Thorotrast is a suspension containing particles of the radioactive compound thorium dioxide, ThO2, used as a contrast medium in X-ray diagnostics in the 1930s and 40s (use in some countries, such as the U.S., continued into the 1950s[1]).

The naturally abundant thorium nuclide 232Th is slightly unstable and decays through the emission of an alpha particle. Thorium compounds produce excellent images because of thorium's high opacity to X-rays (it has a high cross section for absorption). Because the suspension offered high image quality and had virtually no immediate side-effects compared to the alternatives available at the time, Thorotrast became widely used after its introduction in 1931. 2-10 million patients worldwide have been treated with Thorotrast.

Even at the time of introduction, there was concern about the safety of Thorotrast. Following injection, the drug is distributed to the liver, spleen, lymph nodes, and bone,where it is absorbed. After this initial absorption, redistribution takes place at a very slow pace.

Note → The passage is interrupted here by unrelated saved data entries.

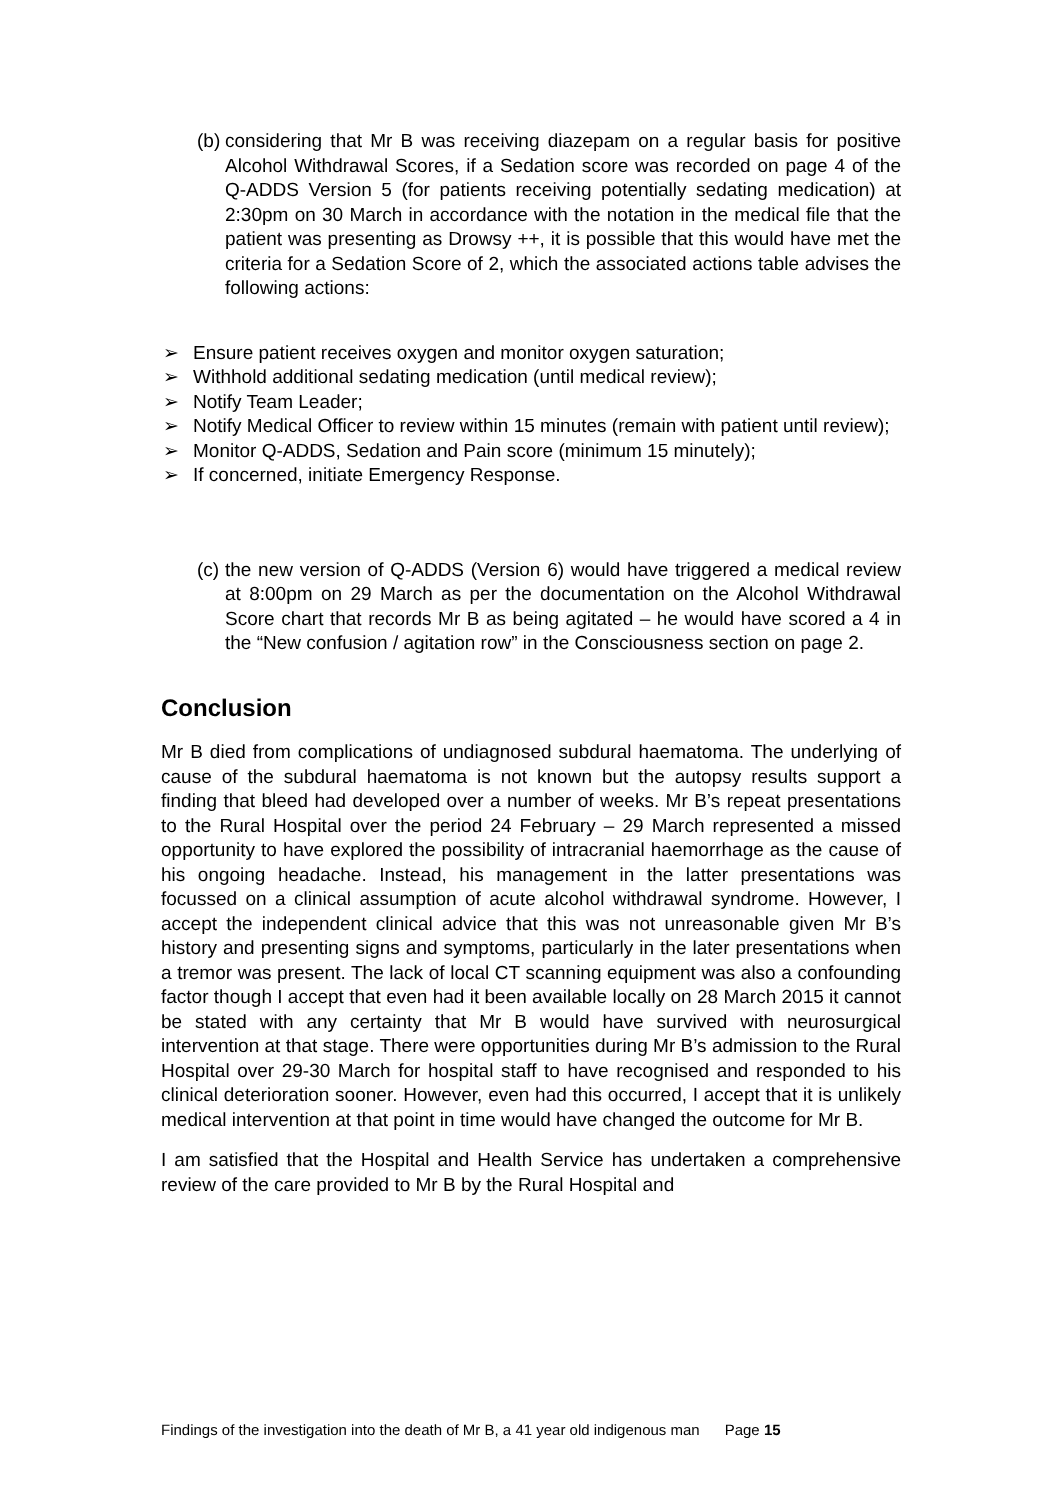(b) considering that Mr B was receiving diazepam on a regular basis for positive Alcohol Withdrawal Scores, if a Sedation score was recorded on page 4 of the Q-ADDS Version 5 (for patients receiving potentially sedating medication) at 2:30pm on 30 March in accordance with the notation in the medical file that the patient was presenting as Drowsy ++, it is possible that this would have met the criteria for a Sedation Score of 2, which the associated actions table advises the following actions:
➢ Ensure patient receives oxygen and monitor oxygen saturation;
➢ Withhold additional sedating medication (until medical review);
➢ Notify Team Leader;
➢ Notify Medical Officer to review within 15 minutes (remain with patient until review);
➢ Monitor Q-ADDS, Sedation and Pain score (minimum 15 minutely);
➢ If concerned, initiate Emergency Response.
(c) the new version of Q-ADDS (Version 6) would have triggered a medical review at 8:00pm on 29 March as per the documentation on the Alcohol Withdrawal Score chart that records Mr B as being agitated – he would have scored a 4 in the “New confusion / agitation row” in the Consciousness section on page 2.
Conclusion
Mr B died from complications of undiagnosed subdural haematoma. The underlying of cause of the subdural haematoma is not known but the autopsy results support a finding that bleed had developed over a number of weeks. Mr B’s repeat presentations to the Rural Hospital over the period 24 February – 29 March represented a missed opportunity to have explored the possibility of intracranial haemorrhage as the cause of his ongoing headache. Instead, his management in the latter presentations was focussed on a clinical assumption of acute alcohol withdrawal syndrome. However, I accept the independent clinical advice that this was not unreasonable given Mr B’s history and presenting signs and symptoms, particularly in the later presentations when a tremor was present. The lack of local CT scanning equipment was also a confounding factor though I accept that even had it been available locally on 28 March 2015 it cannot be stated with any certainty that Mr B would have survived with neurosurgical intervention at that stage. There were opportunities during Mr B’s admission to the Rural Hospital over 29-30 March for hospital staff to have recognised and responded to his clinical deterioration sooner. However, even had this occurred, I accept that it is unlikely medical intervention at that point in time would have changed the outcome for Mr B.
I am satisfied that the Hospital and Health Service has undertaken a comprehensive review of the care provided to Mr B by the Rural Hospital and
Findings of the investigation into the death of Mr B, a 41 year old indigenous man Page 15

Specifically, the biological half-life is estimated to be 22 years. [1] This means that the organs of patients who have been given Thorotrast will be exposed to the alpha-radiation it emits for much of the rest of their lives. The significance of this exposure was not fully understood in 1931.

Unfortunately, Thorotrast turned out to be extremely carcinogenic, because of these alpha particles. There is a high over-incidence of various cancers in patients who have been treated with Thorotrast. The cancers occur several (usually 20-30) years after injection of Thorotrast. The risk of getting liver cancer in former Thorotrast patients has been measured to be well above 100 times the risk of the rest of the population. The risk of leukemia appears to be 20 times higher in Thorotrast patients. These observations have led some to characterize Thorotrast as the most potent human carcinogen known.

The Danish director Nils Malmros's movie, Facing the Truth (original Danish title At Kende Sandheden) from 2002, portrays the dilemma that faced Malmros's father, Richard Malmros, when treating his patients in the 1940s. Richard Malmros was deeply concerned about the persistence of Thorotrast in the body but was forced to use Thorotrast, because the only available alternative (per-abrodil) had serious immediate side-effects, suffered from image quality problems and was difficult to obtain during the Second World War. The use of Thorotrast in Denmark ended in 1947 when safer alternatives became available. Today, barium sulfate is the most commonly-used X-ray contrast medium.

Thorotrast has also been used in research to stain neural tissue samples for examination by historadiography.[2]